[start Data listing]

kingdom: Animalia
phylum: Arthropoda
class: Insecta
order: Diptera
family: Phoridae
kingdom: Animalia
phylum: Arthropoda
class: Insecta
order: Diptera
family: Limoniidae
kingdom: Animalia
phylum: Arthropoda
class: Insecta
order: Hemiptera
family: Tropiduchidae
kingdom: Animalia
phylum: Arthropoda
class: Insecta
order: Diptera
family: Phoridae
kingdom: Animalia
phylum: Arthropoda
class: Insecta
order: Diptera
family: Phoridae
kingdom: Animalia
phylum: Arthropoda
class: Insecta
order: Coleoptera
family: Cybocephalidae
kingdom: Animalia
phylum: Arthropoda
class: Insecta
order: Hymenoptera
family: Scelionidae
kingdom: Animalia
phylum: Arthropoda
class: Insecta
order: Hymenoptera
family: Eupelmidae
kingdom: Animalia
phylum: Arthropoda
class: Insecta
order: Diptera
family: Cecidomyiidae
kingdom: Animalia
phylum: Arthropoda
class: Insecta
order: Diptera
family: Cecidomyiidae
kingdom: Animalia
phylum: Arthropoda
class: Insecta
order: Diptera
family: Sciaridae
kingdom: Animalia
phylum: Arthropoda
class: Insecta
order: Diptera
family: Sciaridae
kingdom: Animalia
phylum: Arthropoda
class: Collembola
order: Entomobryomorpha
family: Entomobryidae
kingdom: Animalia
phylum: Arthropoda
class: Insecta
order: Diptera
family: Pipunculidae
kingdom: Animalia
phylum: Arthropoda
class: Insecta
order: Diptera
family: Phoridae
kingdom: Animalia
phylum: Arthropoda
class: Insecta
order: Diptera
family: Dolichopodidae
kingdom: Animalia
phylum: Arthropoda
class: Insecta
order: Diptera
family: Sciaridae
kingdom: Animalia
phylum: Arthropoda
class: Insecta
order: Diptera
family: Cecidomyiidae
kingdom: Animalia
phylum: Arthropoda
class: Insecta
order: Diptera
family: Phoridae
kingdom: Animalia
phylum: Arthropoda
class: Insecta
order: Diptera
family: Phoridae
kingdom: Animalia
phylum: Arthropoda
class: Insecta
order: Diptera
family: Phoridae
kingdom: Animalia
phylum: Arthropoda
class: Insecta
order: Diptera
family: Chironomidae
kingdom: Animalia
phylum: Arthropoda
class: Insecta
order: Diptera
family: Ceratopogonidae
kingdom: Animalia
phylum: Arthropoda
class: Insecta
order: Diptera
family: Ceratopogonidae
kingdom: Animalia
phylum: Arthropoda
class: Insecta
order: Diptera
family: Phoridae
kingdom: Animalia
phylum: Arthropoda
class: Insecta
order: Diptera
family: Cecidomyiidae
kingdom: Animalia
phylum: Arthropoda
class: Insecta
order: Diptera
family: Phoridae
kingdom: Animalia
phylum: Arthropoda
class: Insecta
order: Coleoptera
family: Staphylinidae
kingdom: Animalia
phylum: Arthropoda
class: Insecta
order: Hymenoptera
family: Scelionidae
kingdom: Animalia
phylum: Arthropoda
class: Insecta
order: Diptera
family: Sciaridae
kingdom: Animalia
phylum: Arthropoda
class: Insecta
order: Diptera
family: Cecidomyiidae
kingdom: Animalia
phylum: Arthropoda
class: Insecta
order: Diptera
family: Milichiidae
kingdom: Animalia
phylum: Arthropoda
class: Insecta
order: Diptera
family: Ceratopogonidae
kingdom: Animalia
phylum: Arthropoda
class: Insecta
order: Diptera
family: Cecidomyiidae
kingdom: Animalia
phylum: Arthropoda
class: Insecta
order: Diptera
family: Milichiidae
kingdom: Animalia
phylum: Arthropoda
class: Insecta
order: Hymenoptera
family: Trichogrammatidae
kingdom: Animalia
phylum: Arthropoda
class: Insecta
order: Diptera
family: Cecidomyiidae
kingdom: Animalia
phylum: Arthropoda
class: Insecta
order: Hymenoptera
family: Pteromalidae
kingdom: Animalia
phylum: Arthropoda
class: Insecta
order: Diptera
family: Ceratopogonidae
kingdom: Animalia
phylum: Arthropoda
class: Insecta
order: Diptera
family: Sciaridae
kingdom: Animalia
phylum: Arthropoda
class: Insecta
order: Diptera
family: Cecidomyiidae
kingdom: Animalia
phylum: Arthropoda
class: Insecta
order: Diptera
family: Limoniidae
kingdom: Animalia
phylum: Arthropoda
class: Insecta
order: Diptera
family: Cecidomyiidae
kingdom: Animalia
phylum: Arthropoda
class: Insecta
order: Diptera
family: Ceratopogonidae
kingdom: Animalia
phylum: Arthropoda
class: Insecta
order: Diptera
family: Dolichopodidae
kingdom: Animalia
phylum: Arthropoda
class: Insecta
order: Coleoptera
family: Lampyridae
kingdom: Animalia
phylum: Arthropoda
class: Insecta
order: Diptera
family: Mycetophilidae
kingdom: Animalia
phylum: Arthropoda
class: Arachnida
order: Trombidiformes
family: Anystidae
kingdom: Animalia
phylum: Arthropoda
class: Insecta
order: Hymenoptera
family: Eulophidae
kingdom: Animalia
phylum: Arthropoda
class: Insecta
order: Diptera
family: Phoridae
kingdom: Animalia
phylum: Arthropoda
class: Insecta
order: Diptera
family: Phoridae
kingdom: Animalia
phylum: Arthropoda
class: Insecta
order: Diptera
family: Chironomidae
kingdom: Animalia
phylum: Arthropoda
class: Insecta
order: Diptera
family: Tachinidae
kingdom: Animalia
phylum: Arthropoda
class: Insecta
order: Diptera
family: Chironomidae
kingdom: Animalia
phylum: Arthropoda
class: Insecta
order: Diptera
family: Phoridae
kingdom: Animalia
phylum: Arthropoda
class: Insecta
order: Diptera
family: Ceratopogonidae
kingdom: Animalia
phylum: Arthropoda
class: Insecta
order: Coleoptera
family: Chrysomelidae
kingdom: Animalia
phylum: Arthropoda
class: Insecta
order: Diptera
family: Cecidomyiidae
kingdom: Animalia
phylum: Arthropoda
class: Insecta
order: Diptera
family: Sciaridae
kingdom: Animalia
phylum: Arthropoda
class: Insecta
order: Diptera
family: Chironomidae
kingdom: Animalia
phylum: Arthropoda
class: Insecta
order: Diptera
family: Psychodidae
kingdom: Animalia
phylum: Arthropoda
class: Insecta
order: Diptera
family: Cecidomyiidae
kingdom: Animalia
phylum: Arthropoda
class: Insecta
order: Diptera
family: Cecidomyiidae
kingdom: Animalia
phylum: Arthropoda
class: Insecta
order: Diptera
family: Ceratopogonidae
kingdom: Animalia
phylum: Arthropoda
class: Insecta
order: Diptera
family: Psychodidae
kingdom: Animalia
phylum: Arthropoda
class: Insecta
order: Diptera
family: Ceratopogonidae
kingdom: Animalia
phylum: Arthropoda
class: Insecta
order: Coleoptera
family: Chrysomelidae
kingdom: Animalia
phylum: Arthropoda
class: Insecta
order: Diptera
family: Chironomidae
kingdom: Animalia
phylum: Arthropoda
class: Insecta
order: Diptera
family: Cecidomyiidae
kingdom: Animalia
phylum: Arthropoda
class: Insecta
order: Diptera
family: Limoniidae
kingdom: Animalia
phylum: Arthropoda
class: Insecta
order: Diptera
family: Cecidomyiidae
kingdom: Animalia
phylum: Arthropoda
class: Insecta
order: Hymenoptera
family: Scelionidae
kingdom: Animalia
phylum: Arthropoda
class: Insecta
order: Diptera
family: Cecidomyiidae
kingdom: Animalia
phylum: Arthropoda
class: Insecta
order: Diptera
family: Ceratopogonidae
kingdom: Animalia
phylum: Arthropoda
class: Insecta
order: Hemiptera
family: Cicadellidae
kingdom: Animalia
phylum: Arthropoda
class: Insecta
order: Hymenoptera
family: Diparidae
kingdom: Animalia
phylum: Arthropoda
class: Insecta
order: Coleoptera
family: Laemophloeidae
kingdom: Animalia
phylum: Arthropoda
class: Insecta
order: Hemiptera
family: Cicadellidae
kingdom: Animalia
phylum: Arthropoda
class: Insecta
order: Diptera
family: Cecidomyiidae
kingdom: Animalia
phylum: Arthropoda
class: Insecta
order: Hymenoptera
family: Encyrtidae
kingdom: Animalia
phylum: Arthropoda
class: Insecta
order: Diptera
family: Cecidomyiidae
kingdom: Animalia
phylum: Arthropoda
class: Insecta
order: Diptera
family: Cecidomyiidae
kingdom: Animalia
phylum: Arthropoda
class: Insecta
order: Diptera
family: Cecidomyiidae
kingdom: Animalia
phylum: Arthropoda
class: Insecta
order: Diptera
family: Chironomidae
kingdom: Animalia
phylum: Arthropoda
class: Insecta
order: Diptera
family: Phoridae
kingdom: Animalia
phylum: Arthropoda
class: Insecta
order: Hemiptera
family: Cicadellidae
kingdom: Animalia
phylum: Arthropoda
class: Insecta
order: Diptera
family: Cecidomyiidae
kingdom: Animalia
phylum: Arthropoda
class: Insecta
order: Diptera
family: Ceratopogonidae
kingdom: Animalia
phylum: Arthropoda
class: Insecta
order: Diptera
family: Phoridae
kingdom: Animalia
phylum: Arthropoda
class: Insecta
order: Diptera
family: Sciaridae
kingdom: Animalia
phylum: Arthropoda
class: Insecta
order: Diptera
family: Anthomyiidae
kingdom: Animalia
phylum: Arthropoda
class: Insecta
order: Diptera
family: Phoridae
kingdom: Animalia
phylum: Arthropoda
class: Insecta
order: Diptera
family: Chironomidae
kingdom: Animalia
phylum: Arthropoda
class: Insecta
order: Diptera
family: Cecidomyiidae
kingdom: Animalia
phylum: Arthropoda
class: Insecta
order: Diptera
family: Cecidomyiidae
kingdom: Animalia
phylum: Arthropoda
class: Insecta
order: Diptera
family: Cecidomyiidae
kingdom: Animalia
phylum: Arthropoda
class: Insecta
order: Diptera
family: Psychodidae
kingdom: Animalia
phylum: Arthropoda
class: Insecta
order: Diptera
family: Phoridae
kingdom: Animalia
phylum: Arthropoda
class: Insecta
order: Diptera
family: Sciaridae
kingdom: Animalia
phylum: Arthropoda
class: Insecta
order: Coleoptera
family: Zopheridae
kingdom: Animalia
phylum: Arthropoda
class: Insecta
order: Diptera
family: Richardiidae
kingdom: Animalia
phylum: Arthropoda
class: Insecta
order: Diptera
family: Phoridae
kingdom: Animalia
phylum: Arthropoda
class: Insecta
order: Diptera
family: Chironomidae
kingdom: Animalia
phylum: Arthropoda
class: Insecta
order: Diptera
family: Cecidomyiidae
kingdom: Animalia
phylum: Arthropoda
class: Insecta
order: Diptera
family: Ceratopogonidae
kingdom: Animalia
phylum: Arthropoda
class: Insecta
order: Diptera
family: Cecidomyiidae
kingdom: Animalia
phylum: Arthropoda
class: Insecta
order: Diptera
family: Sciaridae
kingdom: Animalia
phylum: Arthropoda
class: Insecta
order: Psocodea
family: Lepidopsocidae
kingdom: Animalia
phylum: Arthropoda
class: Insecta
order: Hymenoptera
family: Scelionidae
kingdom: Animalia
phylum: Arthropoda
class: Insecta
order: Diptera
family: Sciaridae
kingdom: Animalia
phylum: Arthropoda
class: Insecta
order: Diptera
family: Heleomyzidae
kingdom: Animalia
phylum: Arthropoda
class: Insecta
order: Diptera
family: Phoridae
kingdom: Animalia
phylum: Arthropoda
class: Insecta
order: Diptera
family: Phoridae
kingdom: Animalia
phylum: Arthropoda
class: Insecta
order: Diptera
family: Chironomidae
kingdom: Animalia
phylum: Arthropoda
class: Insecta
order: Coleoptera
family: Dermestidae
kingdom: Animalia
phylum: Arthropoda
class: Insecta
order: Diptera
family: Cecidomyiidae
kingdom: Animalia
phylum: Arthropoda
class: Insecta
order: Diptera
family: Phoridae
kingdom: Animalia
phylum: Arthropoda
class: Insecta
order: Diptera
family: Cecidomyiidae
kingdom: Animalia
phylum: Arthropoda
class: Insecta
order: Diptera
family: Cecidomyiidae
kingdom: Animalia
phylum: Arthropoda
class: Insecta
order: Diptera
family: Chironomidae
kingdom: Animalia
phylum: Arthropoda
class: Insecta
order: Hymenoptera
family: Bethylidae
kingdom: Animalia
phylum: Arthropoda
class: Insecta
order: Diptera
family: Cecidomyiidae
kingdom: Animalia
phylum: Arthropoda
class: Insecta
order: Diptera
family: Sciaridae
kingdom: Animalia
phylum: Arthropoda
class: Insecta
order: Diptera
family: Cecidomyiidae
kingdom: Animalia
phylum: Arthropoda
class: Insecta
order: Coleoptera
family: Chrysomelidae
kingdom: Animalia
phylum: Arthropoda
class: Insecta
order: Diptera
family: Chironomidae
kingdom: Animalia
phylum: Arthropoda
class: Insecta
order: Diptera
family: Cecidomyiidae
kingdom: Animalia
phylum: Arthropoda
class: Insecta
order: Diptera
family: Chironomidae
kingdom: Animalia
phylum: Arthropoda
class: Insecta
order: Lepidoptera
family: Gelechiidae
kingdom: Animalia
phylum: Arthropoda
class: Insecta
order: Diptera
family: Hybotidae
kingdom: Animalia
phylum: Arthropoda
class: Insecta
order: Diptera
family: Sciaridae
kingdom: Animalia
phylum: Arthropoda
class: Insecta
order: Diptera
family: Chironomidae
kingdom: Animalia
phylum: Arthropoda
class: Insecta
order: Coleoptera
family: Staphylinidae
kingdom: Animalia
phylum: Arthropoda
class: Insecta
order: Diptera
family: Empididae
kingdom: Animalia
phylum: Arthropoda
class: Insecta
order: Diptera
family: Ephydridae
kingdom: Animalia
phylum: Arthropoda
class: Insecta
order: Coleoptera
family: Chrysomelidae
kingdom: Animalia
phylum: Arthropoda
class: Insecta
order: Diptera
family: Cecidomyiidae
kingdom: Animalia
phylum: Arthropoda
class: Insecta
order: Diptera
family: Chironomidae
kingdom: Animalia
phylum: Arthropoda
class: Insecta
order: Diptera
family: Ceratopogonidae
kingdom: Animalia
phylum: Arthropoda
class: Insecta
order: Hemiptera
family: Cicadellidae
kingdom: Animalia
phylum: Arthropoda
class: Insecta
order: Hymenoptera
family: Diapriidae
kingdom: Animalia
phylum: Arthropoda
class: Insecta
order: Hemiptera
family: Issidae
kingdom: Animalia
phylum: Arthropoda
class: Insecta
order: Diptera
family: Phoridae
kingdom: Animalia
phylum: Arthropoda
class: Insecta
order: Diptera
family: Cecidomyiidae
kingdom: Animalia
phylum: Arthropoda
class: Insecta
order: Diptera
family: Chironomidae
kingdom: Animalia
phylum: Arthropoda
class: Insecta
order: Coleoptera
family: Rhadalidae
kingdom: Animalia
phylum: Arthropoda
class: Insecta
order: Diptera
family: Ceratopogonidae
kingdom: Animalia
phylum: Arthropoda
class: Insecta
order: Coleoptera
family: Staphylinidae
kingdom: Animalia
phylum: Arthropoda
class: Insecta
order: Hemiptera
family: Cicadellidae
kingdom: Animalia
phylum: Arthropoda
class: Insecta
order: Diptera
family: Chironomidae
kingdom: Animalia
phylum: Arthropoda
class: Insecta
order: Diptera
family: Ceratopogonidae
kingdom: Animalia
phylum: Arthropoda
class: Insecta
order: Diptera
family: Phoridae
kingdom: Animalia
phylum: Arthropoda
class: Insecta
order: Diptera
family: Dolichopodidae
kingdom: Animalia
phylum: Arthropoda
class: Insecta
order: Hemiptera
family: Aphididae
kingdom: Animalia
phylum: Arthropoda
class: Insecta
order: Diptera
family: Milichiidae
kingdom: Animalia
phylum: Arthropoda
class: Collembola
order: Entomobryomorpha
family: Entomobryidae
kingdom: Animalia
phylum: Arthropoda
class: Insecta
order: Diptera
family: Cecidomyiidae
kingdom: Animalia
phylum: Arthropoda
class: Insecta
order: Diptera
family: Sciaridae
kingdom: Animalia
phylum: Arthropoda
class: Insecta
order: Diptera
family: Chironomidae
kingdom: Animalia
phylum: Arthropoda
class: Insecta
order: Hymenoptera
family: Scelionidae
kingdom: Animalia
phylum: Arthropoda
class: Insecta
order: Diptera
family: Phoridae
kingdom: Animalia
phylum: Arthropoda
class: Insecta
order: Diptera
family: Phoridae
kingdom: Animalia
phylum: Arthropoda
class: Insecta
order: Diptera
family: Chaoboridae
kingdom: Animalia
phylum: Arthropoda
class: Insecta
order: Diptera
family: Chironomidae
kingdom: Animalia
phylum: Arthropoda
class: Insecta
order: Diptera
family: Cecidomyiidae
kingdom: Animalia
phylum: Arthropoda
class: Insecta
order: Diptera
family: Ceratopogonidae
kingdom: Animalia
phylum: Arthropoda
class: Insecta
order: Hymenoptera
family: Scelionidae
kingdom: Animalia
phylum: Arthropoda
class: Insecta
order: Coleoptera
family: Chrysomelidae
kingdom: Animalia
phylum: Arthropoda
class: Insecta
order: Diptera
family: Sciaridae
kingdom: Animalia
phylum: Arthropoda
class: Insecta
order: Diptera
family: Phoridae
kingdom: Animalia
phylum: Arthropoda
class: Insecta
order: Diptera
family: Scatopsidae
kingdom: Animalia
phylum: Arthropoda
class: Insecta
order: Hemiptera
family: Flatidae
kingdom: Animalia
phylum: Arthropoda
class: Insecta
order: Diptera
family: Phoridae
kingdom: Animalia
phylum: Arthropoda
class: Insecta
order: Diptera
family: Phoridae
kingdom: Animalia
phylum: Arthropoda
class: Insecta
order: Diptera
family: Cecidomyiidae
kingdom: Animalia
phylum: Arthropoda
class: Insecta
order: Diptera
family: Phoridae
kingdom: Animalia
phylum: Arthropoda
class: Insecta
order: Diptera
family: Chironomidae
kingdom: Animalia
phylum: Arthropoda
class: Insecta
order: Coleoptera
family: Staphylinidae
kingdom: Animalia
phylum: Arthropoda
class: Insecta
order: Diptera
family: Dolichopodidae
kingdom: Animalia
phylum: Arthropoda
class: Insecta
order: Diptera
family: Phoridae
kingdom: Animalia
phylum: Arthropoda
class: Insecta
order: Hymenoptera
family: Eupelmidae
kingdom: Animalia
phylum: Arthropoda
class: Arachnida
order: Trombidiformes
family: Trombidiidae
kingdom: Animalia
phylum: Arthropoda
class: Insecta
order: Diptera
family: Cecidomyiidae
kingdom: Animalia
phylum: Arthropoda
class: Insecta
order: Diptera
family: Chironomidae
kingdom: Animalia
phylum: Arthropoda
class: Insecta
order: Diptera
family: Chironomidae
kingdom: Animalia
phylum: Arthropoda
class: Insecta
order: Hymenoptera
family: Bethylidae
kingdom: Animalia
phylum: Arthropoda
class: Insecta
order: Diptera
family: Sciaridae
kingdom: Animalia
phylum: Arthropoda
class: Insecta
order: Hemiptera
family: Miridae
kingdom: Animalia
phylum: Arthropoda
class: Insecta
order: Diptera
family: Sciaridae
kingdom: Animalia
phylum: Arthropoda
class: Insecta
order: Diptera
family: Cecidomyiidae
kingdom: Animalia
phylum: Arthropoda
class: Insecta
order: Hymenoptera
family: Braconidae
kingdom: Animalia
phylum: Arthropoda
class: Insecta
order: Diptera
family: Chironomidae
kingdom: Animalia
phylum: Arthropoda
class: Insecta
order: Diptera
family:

[end Data listing]

# What you have to do:
Copy out the lines from the start of the records through the line containing "family: Cybocephalidae", including that line.

# Exercise result:
kingdom: Animalia
phylum: Arthropoda
class: Insecta
order: Diptera
family: Phoridae
kingdom: Animalia
phylum: Arthropoda
class: Insecta
order: Diptera
family: Limoniidae
kingdom: Animalia
phylum: Arthropoda
class: Insecta
order: Hemiptera
family: Tropiduchidae
kingdom: Animalia
phylum: Arthropoda
class: Insecta
order: Diptera
family: Phoridae
kingdom: Animalia
phylum: Arthropoda
class: Insecta
order: Diptera
family: Phoridae
kingdom: Animalia
phylum: Arthropoda
class: Insecta
order: Coleoptera
family: Cybocephalidae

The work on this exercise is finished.